Perhaps the most famous and important of Buddha’s family-oriented sermons is the Sigalovada Sutta of the Digha Nikåya, in which Buddha provides explicit instructions to the layman Sigala, who is trying to honour his father’s dying wish that he honour the six directions.

Buddha compared worshipping the six directions to proper actions towards six categories of persons. The six directions - east, south, west, north, nadir and zenith - correspond to parents, teachers, wife and children, friends and companions, servants and workpeople, and religious teachers.


A great family, like any great relationship, needs effort

Before expounding on the specific requirements of proper social and familial relating, the Buddha encourages Sigala, generally, to keep the precepts, and to avoid acting from impulse (chanda), hatred (dosa), fear (bhaya), or delusion (moha).

The first relationship addressed by Buddha is that of parents and children.
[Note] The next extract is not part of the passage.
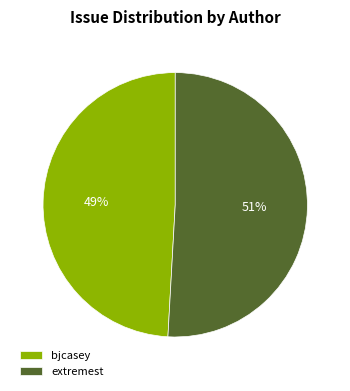

Is bjcasey the majority of the pie?

No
On the relationship between parents and children, the Buddha’s instructions are straightforward and explicit. As the Sigalovada Sutta proclaims: In five ways a child should minister to his parents as the eastern quarter: “once supported by them, I will now be their support; I will perform duties incumbent on them;

I will keep up the lineage and tradition of my family; I will make myself worthy of my heritage; I will make alms offerings on their behalf after they are dead.In five ways parents thus ministered to, as the eastern quarter by their child, show their love for him: they restrain him from vice; they exhort him to virtue; they train him to a profession; they contract a suitable marriage for him; and in due time they hand over his inheritance.

Expectations

The Sigaloaada Sutta also offers a similar paired pattern of husband-wife relational expectations:

In five ways should a wife as western quarter be ministered to by her husband: by respect, by courtesy, by faithfulness, by handing over authority to her, by providing her with adornment.

In these five ways does the wife, ministered to by her husband as the western quarter, love him: her duties are well performed, by hospitality to the kin of both, by faithfulness, by watching over the goods he brings, and by skill and industry in discharging all her business.

Because, as noted here, most marriages in early Buddhism were arranged, the Buddha occasionally offered advice to a man’s daughters on how to conduct themselves in marriage.

“(1) Regarding her husband she gets up before him, retires after him, willingly does what he asks, is lovely in her ways and gentle in speech,’ not being one to anger him; (2) she honours all whom her husband respects, whether relative, monk; (3) she is deft and nimble in her husband’s home-crafts, such as weaving; (4) she watches over servants and workpeople with care and kindness; and (5) she looks after the wealth her husband brings home.” It should also be noted that divorce, although generally infrequent in early Buddhism, was permitted.

Relationships

In other words, all familial relationships, such as interpersonal relationships throughout Buddhism, are steeped in the ethical values and standards typified by the four “divine abodes” (brahmaviharas) of loving-kindness (metta), compassion (karuna), joy (mudita), and equanimity (upekkha).

These qualities remain a powerful benchmark against which Buddhist family life throughout the world, including modern Sri Lanka, is invariably measured.

The fact is, luck actually has very little to do with building a great family. It doesn’t just happen, you’re not just born with it. A great family, like any great relationship, needs effort.

A great family is more likely to succeed if everyone is on-board playing the same game by the same rules. This is where Buddhist teachings play a key role.